But Alan Rudolph is the one who did. I'm a big fan of his two Keith Carradine films: Choose Me and The Moderns.
The style of Love at Large is similar to Robert Altman's pictures, especially when it comes to the zoom-in-and-out
effect.
Tom Berenger made his living by appearing in many sexy psychological thrillers that will require a suspension of disbelief such
as Last Rites, Shattered, Sliver, and Body Language. This one is among them, and it's an
keen picture that's full of anachronisms which sometimes pokes fun at potboilers. Yet the noir atmosphere is the
key element.
There are good performances by Tom Berenger, Ann Magnuson, Elizabeth Perkins, Ted Levine, Annette O'Toole, and, most of all,
Anne Archer who must have known what she was doing by exaggerating her character. When I saw his name during the opening
credits, I said to myself, "Neil Young, the musician?" At any rate, it's an interesting choice.

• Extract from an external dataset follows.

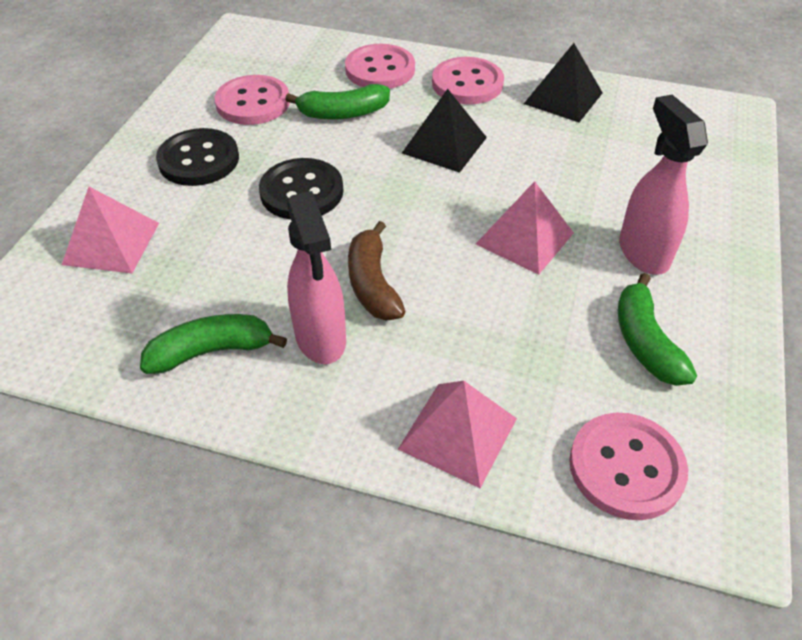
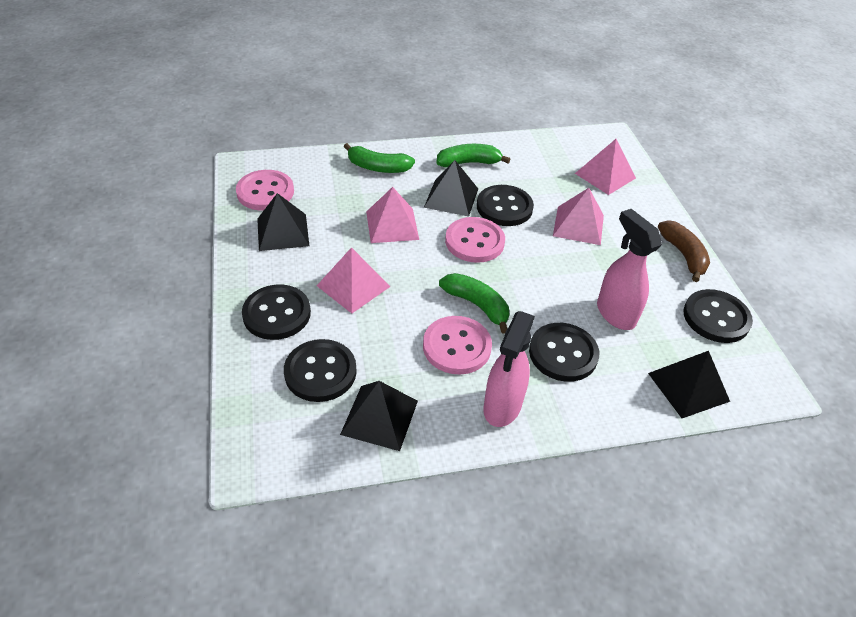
black button: [156,128,239,186] [259,158,343,220] = 2 -> [242,285,311,340] [284,339,357,402] [477,185,534,226] [529,323,599,382] [684,289,753,343] = 5
black pyramid: [402,89,487,173] [524,43,603,122] = 2 -> [257,193,309,251] [340,381,418,451] [424,160,478,217] [648,351,730,418] = 4
pink button: [215,75,290,125] [345,44,415,89] [432,57,504,104] [569,413,688,520] = 4 -> [236,170,294,210] [423,316,492,375] [445,217,505,263] = 3
pink pyramid: [62,187,159,273] [398,381,517,488] [476,181,574,275] = 3 -> [317,247,390,314] [366,187,419,243] [553,188,604,245] [575,139,636,195] = 4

The P.I. follows the wrong guy, and it's total fun all the way through with no real importance. But the
case didn't go waste because three positive things came out of it: he got the right girl, Miss Dolan was finally rid
of the dangerous boyfriend, and the mystery man will stick to one family from now on. Despite everything, it's
exactly what Stella Wynkowski was looking for in her life: some danger.
All in all, Love at Large is an amusing film that keeps changing up things every five minutes.